Fines are $117 for violating the ordinance involving downtown intersections

Shelton-GridlockBox1

A view of the new anti-gridlock painted box at Howe Avenue and Center Street, looking up Howe Avenue toward Bridge Street.

 

Shelton police officers are expected to begin stepping up enforcement of Don’t Block the Box violations at downtown intersections.

“We’re going to make a push for that now that vacation season is over and schools are open,” Police Chief Joel Hurliman told a Board of Aldermen committee earlier this week.

Hurliman said enforcement activities are likely to center mostly on the two intersections —  Howe Avenue and Center Street, and Howe Avenue and White Street — where there appears to be the most violations. “We’ll concentrate on them,” he said.

 

In effect at four intersections

Shelton-BlockBox-Sign1

One of the new don’t-block-the-box signs in downtown Shelton.

This summer, the Don’t Block the Box painted traffic grids were put in at four downtown intersections — with the other two being Howe Avenue and Bridge Street, and Center Street and Coram Avenue.

The city also installed “Do Not Block Intersection: Subject to Fine” signs at the four intersections.

The white-colored painted grids and accompanying signs are intended to lessen gridlock in the central business district, which can be particularly bad during weekday evening commutes and during the day on Saturdays.

They were put in after the city passed a local ordinance to comply with the state’s Don’t Block the Box law, which allows for the issuing of fines. The fine for blocking one of the Don’t Block the Box intersections in Shelton is $117, as allowed by state law.

 

Fines will bring ‘common sense’

Alderman Eric McPherson said he thinks once officers begin handing out tickets to violators, fewer people will find themselves stuck in the intersections.

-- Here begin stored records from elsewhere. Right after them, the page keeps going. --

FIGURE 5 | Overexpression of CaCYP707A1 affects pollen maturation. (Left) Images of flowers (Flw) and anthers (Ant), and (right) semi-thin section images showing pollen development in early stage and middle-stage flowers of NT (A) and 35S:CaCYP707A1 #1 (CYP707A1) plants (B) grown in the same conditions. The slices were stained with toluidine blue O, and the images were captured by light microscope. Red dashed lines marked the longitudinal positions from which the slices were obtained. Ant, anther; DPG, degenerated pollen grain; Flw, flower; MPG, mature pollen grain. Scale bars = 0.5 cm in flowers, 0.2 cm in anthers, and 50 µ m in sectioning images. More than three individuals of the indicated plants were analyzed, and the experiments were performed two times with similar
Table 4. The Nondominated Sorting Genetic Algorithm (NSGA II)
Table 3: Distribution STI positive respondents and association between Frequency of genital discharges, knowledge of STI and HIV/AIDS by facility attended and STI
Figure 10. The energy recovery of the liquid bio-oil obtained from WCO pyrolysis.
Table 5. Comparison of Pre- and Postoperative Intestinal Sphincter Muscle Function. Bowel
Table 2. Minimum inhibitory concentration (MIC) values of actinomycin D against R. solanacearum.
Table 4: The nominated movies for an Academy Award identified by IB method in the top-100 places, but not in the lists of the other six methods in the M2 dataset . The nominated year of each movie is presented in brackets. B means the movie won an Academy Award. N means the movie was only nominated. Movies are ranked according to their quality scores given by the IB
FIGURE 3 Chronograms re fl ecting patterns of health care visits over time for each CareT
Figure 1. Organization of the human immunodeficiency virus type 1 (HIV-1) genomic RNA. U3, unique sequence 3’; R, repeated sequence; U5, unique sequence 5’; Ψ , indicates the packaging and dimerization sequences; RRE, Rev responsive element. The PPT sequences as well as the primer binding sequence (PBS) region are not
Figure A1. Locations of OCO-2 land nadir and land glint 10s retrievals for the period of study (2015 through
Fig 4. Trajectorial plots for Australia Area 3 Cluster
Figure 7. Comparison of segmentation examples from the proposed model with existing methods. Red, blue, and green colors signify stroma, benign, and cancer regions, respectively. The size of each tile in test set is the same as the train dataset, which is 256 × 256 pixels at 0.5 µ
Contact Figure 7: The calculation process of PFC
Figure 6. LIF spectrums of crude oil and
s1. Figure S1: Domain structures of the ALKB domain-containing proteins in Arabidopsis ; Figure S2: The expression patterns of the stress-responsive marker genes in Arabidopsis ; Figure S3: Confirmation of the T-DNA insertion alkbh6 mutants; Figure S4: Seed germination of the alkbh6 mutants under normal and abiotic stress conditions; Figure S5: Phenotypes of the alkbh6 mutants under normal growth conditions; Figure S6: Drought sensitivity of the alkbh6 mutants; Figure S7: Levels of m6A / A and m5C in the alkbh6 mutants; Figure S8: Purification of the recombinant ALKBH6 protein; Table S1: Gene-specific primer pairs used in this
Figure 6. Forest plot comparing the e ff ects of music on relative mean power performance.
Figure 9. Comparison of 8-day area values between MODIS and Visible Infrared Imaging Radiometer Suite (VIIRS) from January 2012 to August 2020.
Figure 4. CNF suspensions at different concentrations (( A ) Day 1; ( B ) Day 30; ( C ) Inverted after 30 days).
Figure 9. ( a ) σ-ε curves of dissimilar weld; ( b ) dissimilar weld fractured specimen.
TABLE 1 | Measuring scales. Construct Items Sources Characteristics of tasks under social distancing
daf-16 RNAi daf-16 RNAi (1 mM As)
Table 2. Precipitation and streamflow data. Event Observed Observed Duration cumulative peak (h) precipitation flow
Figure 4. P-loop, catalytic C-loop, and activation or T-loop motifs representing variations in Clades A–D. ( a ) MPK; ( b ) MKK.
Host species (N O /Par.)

“When people realize they will get nailed for $117, common sense will come into play,” McPherson said.
Hurliman said increased enforcement will involve having at least two officers at an intersection to be effective.

 

Emergency access and congestion

The white-colored anti-gridlock boxes are designed to get drivers not to enter an intersection at times of congestion unless they are certain they can make it to the other side before the light turns red.

The anti-gridlock boxes are used as traffic-controlling measures to try to prevent excessive congestion, when vehicles begin to block intersections out of drivers’ frustration to try to get to the other side.

A main purpose is to ensure the intersections aren’t blocked in case emergency access is needed by police, fire or EMS vehicles, Hurliman stressed.